Drive Oregon (electric vehicle group) clears hurdle

A key state economic agency says Oregon should plug $2.45 million into its growing electric vehicle sector and that support for the fledgling industry could spur significant gains.

Though there are still several steps before the industry receives funding, the news is good for dozens of organizations that either provide research and design to the electric vehicle sector or manufacture vehicles, charging stations, batteries and components.

Their collaborative plan for growing the industry, called Drive Oregon, received a funding recommendation from the Oregon Innovation Council Aug. 16, emerging at the top of 23 contenders in a competitive review. It was the only new initiative recommended for funding by the council this biennium, along with five others currently supported by the state.

Oregon InC, as the council is also called, acts as an economic development adviser through a partnership with research universities and the private sector. Council members include business heavyweights, legislators and academic leaders who evaluate new pitches from industry.
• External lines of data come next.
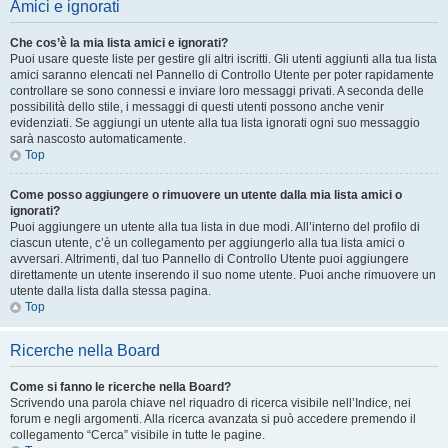
Amici e ignorati
Che cos’è la mia lista amici e ignorati?
Puoi usare queste liste per gestire gli altri iscritti. Gli utenti aggiunti alla tua lista
amici saranno elencati nel Pannello di Controllo Utente per poter rapidamente
controllare se sono connessi e inviare loro messaggi privati. A seconda delle
possibilità dello stile, i messaggi di questi utenti possono anche venir
evidenziati. Se aggiungi un utente alla tua lista ignorati ogni suo messaggio
sarà nascosto automaticamente.
Top
Come posso aggiungere o rimuovere un utente dalla mia lista amici o
ignorati?
Puoi aggiungere un utente alla tua lista in due modi. All’interno del profilo di
ciascun utente, c’è un collegamento per aggiungerlo alla tua lista amici o
avversari. Altrimenti, dal tuo Pannello di Controllo Utente puoi aggiungere
direttamente un utente inserendo il suo nome utente. Puoi anche rimuovere un
utente dalla lista dalla stessa pagina.
Top
Ricerche nella Board
Come si fanno le ricerche nella Board?
Scrivendo una parola chiave nel riquadro di ricerca visibile nell’Indice, nei
forum e negli argomenti. Alla ricerca avanzata si può accedere premendo il
collegamento “Cerca” visibile in tutte le pagine.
Sectors that win the council’s favor have seen big benefits. But earning its recommendation takes work. Each contender must provide a careful plan for success, and industry leaders also have to prove they have the time, the leadership and the resources to turn a state investment into new companies and jobs. Since 2005, only five other sectors have made the cut.

Now, if the Oregon Business Development Department Commission and the legislature sign on, $2.45 million would convert Drive Oregon into a nonprofit corporation that could use state funds to leverage federal and other grants, plus private investments.

“We would be looking at having Drive Oregon actually supply some of the services necessary to go after those resources,” said Mark Frohnmayer, founder of Arcimoto, a Eugene company that builds electric vehicles, and a member of the steering committee for Drive Oregon.

“We’ve mapped out some 40-plus organizations that are already participating in (the sector). One of the very common threads we found though was a lack of capital resources to really get stuff off the ground,” he said. “By specifically constituting this initiative around assisting companies in this space with their needs, we think that’s going to help kickstart, not only startup and incubation points, but bringing products into the space.”

If funded, Drive Oregon would face a daunting to do list: create 166 jobs in two years, establish a regulatory and testing framework for the next generation of ultra efficient vehicles; stoke collaboration between researchers, companies, utilities and government; and marry Oregon’s existing clean tech companies with other manufacturing, software and high tech businesses.

John Doussard, a policy analyst for the Oregon Business Development Department who works with Oregon InC, said the council found several reasons to support the plan.

“We’ve already got the beginnings of national leadership here in Oregon,” he said.

With a federal goal of putting one million electric vehicles on the road by 2015, Doussard said Drive Oregon stands a good chance of bringing money here, particularly while Portland stands out as one of the largest consumer markets for electric vehicles in the nation.

Though Oregon’s budget crisis will be a significant hurdle to funding Drive Oregon in 2011, Doussard expressed optimism. Oregon InC’s recommendation will weigh heavily in the plan’s favor is clear.

Other sectors that have won the council’s backing have seen steady state funding and solid growth.

Five other initiatives recommended by Oregon InC support nanotechnologies and micro-level manufacturing; the development of green building materials and alternative fuel sources; commercialization of therapies to fight infectious diseases; development of wave energy, and innovation among Oregon’s food processing and seafood industries.

Seeded with $42 million in state money since 2007, the initiatives have lured $195 million back to Oregon. They played a role in launching 15 new companies and developing products from portable kidney dialysis machines to new drugs to fight malaria. Officials say the initiatives help create and retain more than 660 jobs, and provide research and development assistance to 155 companies.

The Oregon Business Development Department Commission will vote on the Drive Oregon initiative Sept. 24.